→ **PROMPT**
For the entries that follow, give the number of lines holding the string "into" and nothing more.
### RECORD SET
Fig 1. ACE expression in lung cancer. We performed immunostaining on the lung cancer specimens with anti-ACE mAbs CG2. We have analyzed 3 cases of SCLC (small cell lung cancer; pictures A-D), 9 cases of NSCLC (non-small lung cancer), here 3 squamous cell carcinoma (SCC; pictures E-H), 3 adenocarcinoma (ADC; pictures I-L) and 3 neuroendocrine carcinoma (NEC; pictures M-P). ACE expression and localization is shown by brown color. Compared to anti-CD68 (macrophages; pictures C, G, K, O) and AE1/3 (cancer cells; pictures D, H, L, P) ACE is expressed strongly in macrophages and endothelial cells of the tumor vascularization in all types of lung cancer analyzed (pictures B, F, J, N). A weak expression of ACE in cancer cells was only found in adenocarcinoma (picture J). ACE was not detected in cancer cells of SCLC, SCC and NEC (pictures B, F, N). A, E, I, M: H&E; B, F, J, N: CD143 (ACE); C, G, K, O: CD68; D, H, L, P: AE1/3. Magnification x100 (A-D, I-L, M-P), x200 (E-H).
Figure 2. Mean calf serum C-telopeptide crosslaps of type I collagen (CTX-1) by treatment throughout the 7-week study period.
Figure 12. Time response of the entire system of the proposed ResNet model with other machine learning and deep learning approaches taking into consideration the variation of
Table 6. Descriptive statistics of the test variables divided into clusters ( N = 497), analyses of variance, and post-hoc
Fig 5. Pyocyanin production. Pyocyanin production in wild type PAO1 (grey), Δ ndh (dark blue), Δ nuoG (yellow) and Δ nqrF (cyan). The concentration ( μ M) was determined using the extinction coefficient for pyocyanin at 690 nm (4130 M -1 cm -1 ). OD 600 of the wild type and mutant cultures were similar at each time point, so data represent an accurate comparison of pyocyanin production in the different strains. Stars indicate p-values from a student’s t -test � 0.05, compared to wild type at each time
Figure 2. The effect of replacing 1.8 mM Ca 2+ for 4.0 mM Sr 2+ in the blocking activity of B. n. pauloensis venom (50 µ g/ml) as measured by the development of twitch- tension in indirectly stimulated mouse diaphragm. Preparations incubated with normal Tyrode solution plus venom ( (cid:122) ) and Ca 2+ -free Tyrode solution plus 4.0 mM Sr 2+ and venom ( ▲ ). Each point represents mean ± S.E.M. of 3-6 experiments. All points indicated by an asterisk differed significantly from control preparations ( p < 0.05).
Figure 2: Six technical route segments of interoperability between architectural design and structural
######
→ **RESPONSE TO THE EXERCISE**
2